• [Complete the following]:
1. In the snowfall thread, change "plow truck" to "pickup" and give the passage from "Snow, snow, come" to "I ever will.".
2. Condense the paragraph in the snowfall thread that begins "I live about three miles west of the lake" into a bulleted list of its main facts.

*** Document section

# First significant snow fall coming this weekend



## leolav (Sep 16, 2003)

I heard on the radio this morning that friday through sunday up here in the Northeast we will be getting our first measurable snow fall.

It figures. I will be in Orlando.

And I wanted to try out that darn snowblower so bad!!!


----------



## Argee (Sep 17, 2003)

> _Originally posted by leolav _
> *And I wanted to try out that darn snowblower so bad!!! *


Don't worry, there will be plenty of snow for you to play in, in the weeks ahead.


----------



## leolav (Sep 16, 2003)

Yeah, but its like Christmas morning!! I really wanted to see how far it will chuck it!! I am sure by late March, I will be more than ready to call it a season.


----------



## Argee (Sep 17, 2003)

> _Originally posted by leolav _
> *Yeah, but its like Christmas morning!! I really wanted to see how far it will chuck it!! I am sure by late March, I will be more than ready to call it a season. *


I don't know about that. As much as I dread the winter season, I truly enjoy blowing the snow. I guess anything that gives me justified seat time is satisfying.


----------



## wheely_boy (Sep 16, 2003)

Leolav, I'll let you know if its coming. We generally get whatever you are getting a day or two before. We already got a nice lake effect blast this past weekend. I am not sure how your blower would work on 6" of slush, though. It is a lot colder today and if it snows, it certainly won't be wet.


----------



## guest (Sep 16, 2003)

Me too leolav, i cant wait... 1st time using my snow thrower... my neighbors must think im nuts driving it around my yard on the lawn...


----------



## leolav (Sep 16, 2003)

I think we night have the same neighbors. They were in their window watching me get ready this weekend. I was running that thing through it's paces and it seems to me that it will work awesome.


----------



## guest (Sep 16, 2003)

mine would not even make it into my shed!!! 
well not without a fight. but i spread 2 tons of recycled hot top and raised the ground by about 3" around the shed door. so now there is barely a ramp angle so it seems to climb in and out just fine.. still not backing in.... it seems too hard to squeeze behind the tractor to pull the suitcase weights off priro to being able to actually close the shed doors..


----------



## leolav (Sep 16, 2003)

Sounds like you are in need of a bigger shed.

Or a barn?????

Sounds like a good winter project!


----------



## slipshod (Sep 19, 2003)

*The Winter Joy That Is Lake Erie*

I live about three miles west of the lake and we get some hum dinger snow storms as a result,Lake Effects Snow ,is what they call it.Went to my other farm today deer hunting . Driving got worse and worse as we drove away from the lake.Here at home not a flake of snow,at my other farm 43 miles away there is a foot on the ground and it snowed hard all day.


----------



## Ingersoll444 (Sep 17, 2003)

Snow, snow, come and get me!!!

ALMOST ready. Got the N done except for plow feet. Got to charge up the battery for the plow truck. No big stuff. I guess I am as ready as I ever will.


----------



## wheely_boy (Sep 16, 2003)

Leolav


----------



## wheely_boy (Sep 16, 2003)

it's coming


----------



## wheely_boy (Sep 16, 2003)

your way!


----------



## wheely_boy (Sep 16, 2003)

:hooray: I learned this from Simple_John


----------



## guest (Sep 16, 2003)

well


----------



## guest (Sep 16, 2003)

done!!


----------



## guest (Sep 16, 2003)

Wheely Boy


----------

******
*** Recorded information

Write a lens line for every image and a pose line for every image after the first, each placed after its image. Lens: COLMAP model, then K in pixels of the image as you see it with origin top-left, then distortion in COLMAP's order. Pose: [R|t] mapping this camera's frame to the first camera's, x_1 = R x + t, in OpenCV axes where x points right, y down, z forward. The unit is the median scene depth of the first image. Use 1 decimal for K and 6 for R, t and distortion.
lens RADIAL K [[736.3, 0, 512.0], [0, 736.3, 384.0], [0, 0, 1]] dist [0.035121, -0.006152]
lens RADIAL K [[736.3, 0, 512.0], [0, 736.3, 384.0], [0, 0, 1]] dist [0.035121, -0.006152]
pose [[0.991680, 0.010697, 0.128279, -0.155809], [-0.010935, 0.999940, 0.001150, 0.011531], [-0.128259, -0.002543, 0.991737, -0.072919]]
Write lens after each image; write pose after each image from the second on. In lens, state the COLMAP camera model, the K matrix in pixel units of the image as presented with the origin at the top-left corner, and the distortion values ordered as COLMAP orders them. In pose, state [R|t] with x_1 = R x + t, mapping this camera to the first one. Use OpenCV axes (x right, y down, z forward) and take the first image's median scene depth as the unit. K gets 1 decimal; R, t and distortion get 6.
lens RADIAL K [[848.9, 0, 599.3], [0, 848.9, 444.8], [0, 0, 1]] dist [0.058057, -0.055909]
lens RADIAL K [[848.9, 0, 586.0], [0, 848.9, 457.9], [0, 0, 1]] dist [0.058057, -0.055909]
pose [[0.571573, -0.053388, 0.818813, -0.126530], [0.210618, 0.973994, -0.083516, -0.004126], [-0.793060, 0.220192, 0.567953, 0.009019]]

******

• [Solutions to the problems]:
1.
Snow, snow, come and get me!!!

ALMOST ready. Got the N done except for plow feet. Got to charge up the battery for the pickup. No big stuff. I guess I am as ready as I ever will.

2.
- Lives about three miles west of the lake and gets strong snowstorms from what is called lake effect snow.
- Went deer hunting at another farm today.
- Driving got worse the farther they went from the lake.
- Not a flake of snow at home.
- At the other farm, 43 miles away, a foot of snow is on the ground, and it snowed hard all day.